Tony makes the little motion that means preening, but there's gratitude on his face; Steve sighs, because he's in love with a basket case and there's no clear end in sight.
"You know me," Tony says, "'Crisis Management' is my middle name."
"Thought it was 'Trouble,'" says Steve, as Tony presses the button to unlock the doors of the sleek silver convertible he parked illegally. There's a ticket on the windshield; Steve looks away so he won't actually see Tony shred it. "Or 'Going To Get Towed By New York's Finest One of These Days.'"
"The cops in this city love me," Tony says, releasing a handful of ticket confetti--littering, says the voice in Steve's head that keeps a running tally of Tony's crimes against society--"and, anyway, I've got other cars."
"I changed my mind," Steve says, "your middle name is obviously 'Gross Excess.'"
Tony just laughs, turning the music up too loud as he pulls them out into traffic. Steve doesn't know the song--he almost never does, except when Tony makes a specific effort to accommodate him--but it's not the hair-raising, earsplitting stuff he plays when he's in a bad way. Steve figures they're probably out of the woods on that front, and settles back against the seat to feel the whip of wind against his face.
Just in case, though, he turns his head towards Tony after a minute. "Edward."
"Anthony Edward Stark," Steve clarifies. "That's your full name, in case you forgot--Pepper says you think your social security number is five, so I thought maybe you'd want the reminder."

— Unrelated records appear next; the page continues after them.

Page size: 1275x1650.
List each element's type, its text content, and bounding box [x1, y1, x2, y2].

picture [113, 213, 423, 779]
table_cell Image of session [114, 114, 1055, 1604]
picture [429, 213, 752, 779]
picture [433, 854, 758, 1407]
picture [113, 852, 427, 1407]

Tony stares at him, long enough and hard enough that he nearly rear-ends the taxi in front of them. He swears and stops the car with a loud screech of breaks, and before Steve knows what's happening, Tony's mouth is on his, soft, open. Steve kisses back, because he can't help it, sometimes, with Tony; for all his neuroses, he makes himself easy to indulge. He threads his hand into Tony's hair and drags him down, traffic be damned, and focuses on Tony's breath in his mouth until a horn distracts them.
"Yeah, fuck you too, hotshot," Tony yells, gasping a little, but he puts his foot on the gas all the same. To Steve, he says, "By the way, my social security number is five; try not to steal my identity or anything."
"Better keep an eye on me, then," Steve says. He closes his eyes against the wind to the sound of Tony's laughter, warm and close.